▸ RECORDED INFORMATION:

● ● ● ● ● ● ●

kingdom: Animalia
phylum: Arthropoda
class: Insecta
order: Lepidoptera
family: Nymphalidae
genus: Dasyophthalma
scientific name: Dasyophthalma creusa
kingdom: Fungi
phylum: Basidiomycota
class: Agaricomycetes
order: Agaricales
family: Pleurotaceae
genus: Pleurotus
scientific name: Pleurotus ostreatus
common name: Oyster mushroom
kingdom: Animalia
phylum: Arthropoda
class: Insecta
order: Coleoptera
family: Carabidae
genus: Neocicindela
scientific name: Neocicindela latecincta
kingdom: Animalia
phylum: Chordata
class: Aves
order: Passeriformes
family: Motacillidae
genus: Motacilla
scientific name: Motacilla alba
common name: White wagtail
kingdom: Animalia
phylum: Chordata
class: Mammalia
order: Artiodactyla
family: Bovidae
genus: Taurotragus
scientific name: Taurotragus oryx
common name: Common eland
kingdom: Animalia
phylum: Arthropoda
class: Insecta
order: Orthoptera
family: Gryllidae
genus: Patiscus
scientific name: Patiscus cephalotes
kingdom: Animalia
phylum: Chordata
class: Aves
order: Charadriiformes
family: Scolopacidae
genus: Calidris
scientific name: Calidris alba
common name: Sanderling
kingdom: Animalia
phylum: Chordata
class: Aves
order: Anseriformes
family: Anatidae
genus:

● ● ● ● ● ● ●

▸ WHAT YOU SHOULD DO:
Starting with the line that contains "order: Coleoptera" and going on through the end of the entries, give those lines as a Markdown table with the columns "Row" and "Entry line". Number each row and leave out any blank lines.

▸ WRITTEN SOLUTION:
| Row | Entry line |
|---|---|
| 1 | order: Coleoptera |
| 2 | family: Carabidae |
| 3 | genus: Neocicindela |
| 4 | scientific name: Neocicindela latecincta |
| 5 | kingdom: Animalia |
| 6 | phylum: Chordata |
| 7 | class: Aves |
| 8 | order: Passeriformes |
| 9 | family: Motacillidae |
| 10 | genus: Motacilla |
| 11 | scientific name: Motacilla alba |
| 12 | common name: White wagtail |
| 13 | kingdom: Animalia |
| 14 | phylum: Chordata |
| 15 | class: Mammalia |
| 16 | order: Artiodactyla |
| 17 | family: Bovidae |
| 18 | genus: Taurotragus |
| 19 | scientific name: Taurotragus oryx |
| 20 | common name: Common eland |
| 21 | kingdom: Animalia |
| 22 | phylum: Arthropoda |
| 23 | class: Insecta |
| 24 | order: Orthoptera |
| 25 | family: Gryllidae |
| 26 | genus: Patiscus |
| 27 | scientific name: Patiscus cephalotes |
| 28 | kingdom: Animalia |
| 29 | phylum: Chordata |
| 30 | class: Aves |
| 31 | order: Charadriiformes |
| 32 | family: Scolopacidae |
| 33 | genus: Calidris |
| 34 | scientific name: Calidris alba |
| 35 | common name: Sanderling |
| 36 | kingdom: Animalia |
| 37 | phylum: Chordata |
| 38 | class: Aves |
| 39 | order: Anseriformes |
| 40 | family: Anatidae |
| 41 | genus: |